X-Microsoft-OutputFormat Options

The X-Microsoft-OutputFormat header controls the audio encoding. This provider uses 'audio-24khz-96kbitrate-mono-mp3' which provides:

  • 24 kHz sample rate (high quality for speech)
  • 96 kbps bitrate (good balance of quality and file size)
  • Mono channel (sufficient for speech synthesis)
  • MP3 format (universally supported)

Other available formats include:

  • 'audio-16khz-128kbitrate-mono-mp3' — Lower sample rate, higher bitrate
  • 'audio-24khz-160kbitrate-mono-mp3' — Higher bitrate for better quality
  • 'riff-24khz-16bit-mono-pcm' — Uncompressed WAV
  • 'ogg-24khz-16bit-mono-opus' — Opus codec in OGG container

See

Voice Listing

The listAvailableVoices method fetches the full list of neural voices available in the configured Azure region via GET /cognitiveservices/voices/list. Results are mapped to the normalized SpeechVoice shape.

Example

const provider = new AzureSpeechTTSProvider({
key: process.env.AZURE_SPEECH_KEY!,
region: 'eastus',
defaultVoice: 'en-US-GuyNeural',
});
const result = await provider.synthesize('Hello world');
// result.audioBuffer contains MP3 bytes
// result.mimeType === 'audio/mpeg'

Implements

Constructors

Methods

  • Synthesizes speech from plain text using the Azure TTS REST endpoint.

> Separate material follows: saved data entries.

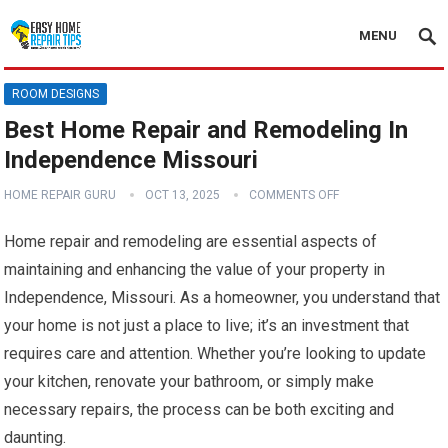
MENU
ROOM DESIGNS
Best Home Repair and Remodeling In
Independence Missouri
HOME REPAIR GURU
OCT 13, 2025
COMMENTS OFF
Home repair and remodeling are essential aspects of
maintaining and enhancing the value of your property in
Independence, Missouri. As a homeowner, you understand that
your home is not just a place to live; it’s an investment that
requires care and attention. Whether you’re looking to update
your kitchen, renovate your bathroom, or simply make
necessary repairs, the process can be both exciting and
daunting.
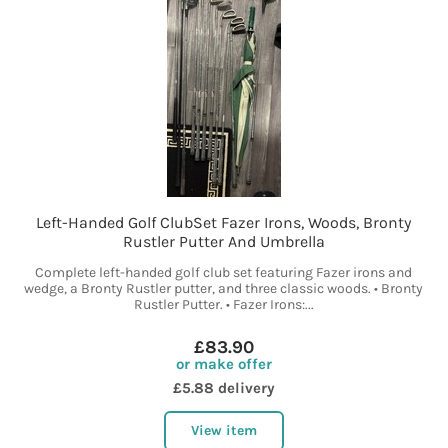
Left-Handed Golf ClubSet Fazer Irons, Woods, Bronty
Rustler Putter And Umbrella
Complete left-handed golf club set featuring Fazer irons and
wedge, a Bronty Rustler putter, and three classic woods. • Bronty
Rustler Putter. • Fazer Irons:...
£83.90
or make offer
£5.88 delivery
View item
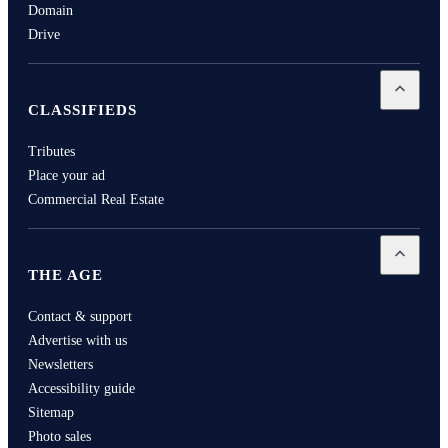
Domain
Drive
Open
Cla
CLASSIFIEDS
Tributes
Place your ad
Commercial Real Estate
Open
Th
THE AGE
Contact & support
Advertise with us
Newsletters
Accessibility guide
Sitemap
Photo sales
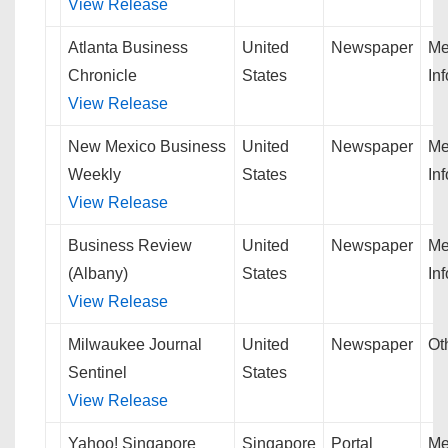
View Release
Atlanta Business
United
Newspaper
Me
Chronicle
States
In
View Release
New Mexico Business
United
Newspaper
Me
Weekly
States
In
View Release
Business Review
United
Newspaper
Me
(Albany)
States
In
View Release
Milwaukee Journal
United
Newspaper
Ot
Sentinel
States
View Release
Yahoo! Singapore
Singapore
Portal
Me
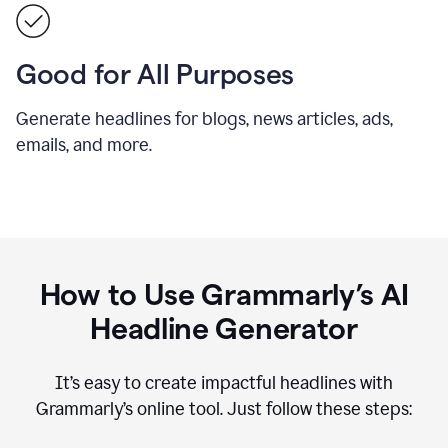
Good for All Purposes
Generate headlines for blogs, news articles, ads,
emails, and more.
How to Use Grammarly’s AI
Headline Generator
It’s easy to create impactful headlines with
Grammarly’s online tool. Just follow these steps:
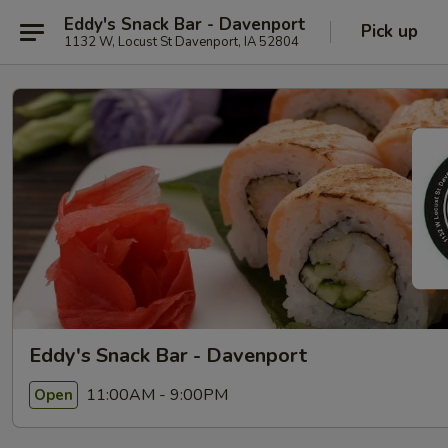
Eddy's Snack Bar - Davenport
Pick up
1132 W, Locust St Davenport, IA 52804
Eddy's Snack Bar - Davenport
11:00AM - 9:00PM
Open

    The text is wrapped in SSML, sent to Azure, and the response audio buffer (MP3 format) is returned along with metadata.

    Parameters

    • text: string

      The plain-text utterance to convert to audio. XML special characters are automatically escaped.

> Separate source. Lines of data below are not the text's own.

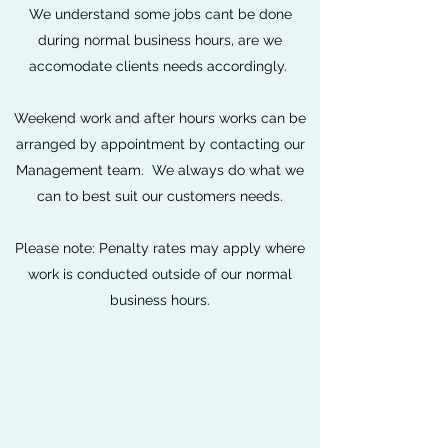
We understand some jobs cant be done
during normal business hours, are we
accomodate clients needs accordingly.
Weekend work and after hours works can be
arranged by appointment by contacting our
Management team. We always do what we
can to best suit our customers needs.
Please note: Penalty rates may apply where
work is conducted outside of our normal
business hours.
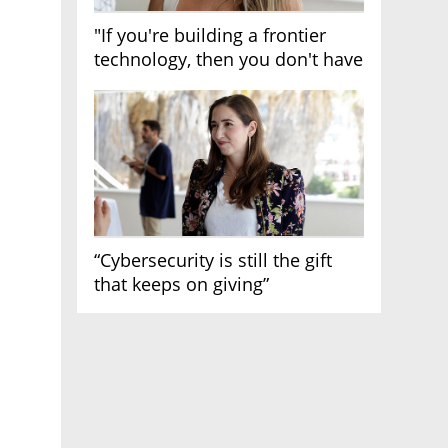
"If you're building a frontier
technology, then you don't have
growth"
“Cybersecurity is still the gift
that keeps on giving”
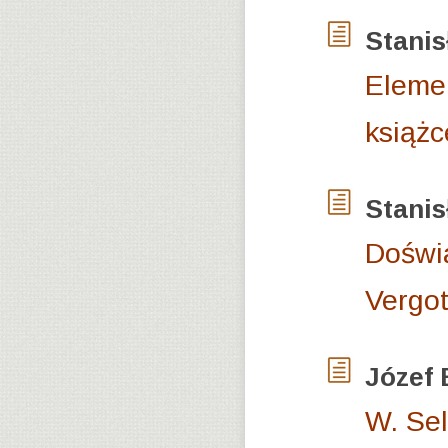
Stani
Elemen
książc
Stani
Doświa
Vergot
Józef
W. Sel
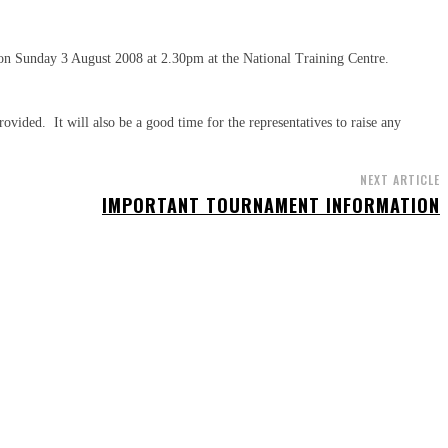
 on Sunday 3 August 2008 at 2.30pm at the National Training Centre.
rovided. It will also be a good time for the representatives to raise any
NEXT ARTICLE
IMPORTANT TOURNAMENT INFORMATION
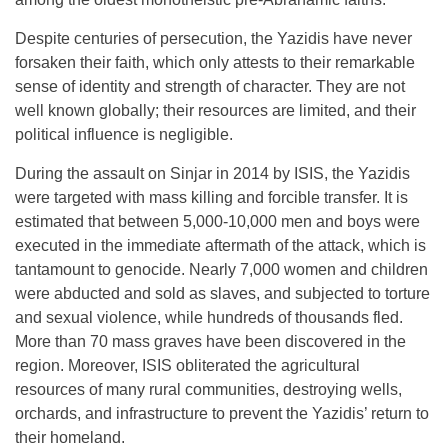
Despite centuries of persecution, the Yazidis have never
forsaken their faith, which only attests to their remarkable
sense of identity and strength of character. They are not
well known globally; their resources are limited, and their
political influence is negligible.
During the assault on Sinjar in 2014 by ISIS, the Yazidis
were targeted with mass killing and forcible transfer. It is
estimated that between 5,000-10,000 men and boys were
executed in the immediate aftermath of the attack, which is
tantamount to genocide. Nearly 7,000 women and children
were abducted and sold as slaves, and subjected to torture
and sexual violence, while hundreds of thousands fled.
More than 70 mass graves have been discovered in the
region. Moreover, ISIS obliterated the agricultural
resources of many rural communities, destroying wells,
orchards, and infrastructure to prevent the Yazidis’ return to
their homeland.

    • options: SpeechSynthesisOptions = {}

      Optional synthesis settings. Use options.voice to override the default voice with any valid Azure voice short-name.

    Returns Promise<SpeechSynthesisResult>

    A promise resolving to the MP3 audio buffer and metadata.

    Throws

    When the Azure API returns a non-2xx status code. Common causes: invalid subscription key (401), region mismatch (404), invalid SSML (400), or quota exceeded (429).

    Example

    const result = await provider.synthesize('Guten Tag!', {
    voice: 'de-DE-ConradNeural',
    });
    fs.writeFileSync('output.mp3', result.audioBuffer);
  • Retrieves the list of available neural voices from the Azure region.

    Fetches from GET /cognitiveservices/voices/list and maps each entry to the normalized SpeechVoice shape. The list includes all neural and standard voices available in the configured region.

    Returns Promise<SpeechVoice[]>

    A promise resolving to an array of normalized voice entries.

    Throws

    When the Azure API returns a non-2xx status code (e.g. invalid key, network error).

    Example

    const voices = await provider.listAvailableVoices();
    const englishVoices = voices.filter(v => v.lang.startsWith('en-'));
    console.log(`Found ${englishVoices.length} English voices`);

Properties

id: "azure-speech-tts" = 'azure-speech-tts'

Unique provider identifier used for registration and resolution.

displayName: "Azure Speech (TTS)" = 'Azure Speech (TTS)'

Human-readable display name for UI and logging.

supportsStreaming: true = true

Marked as streaming-capable because the provider can be used within a streaming pipeline — though the actual HTTP request is a single synchronous call that returns the complete audio buffer.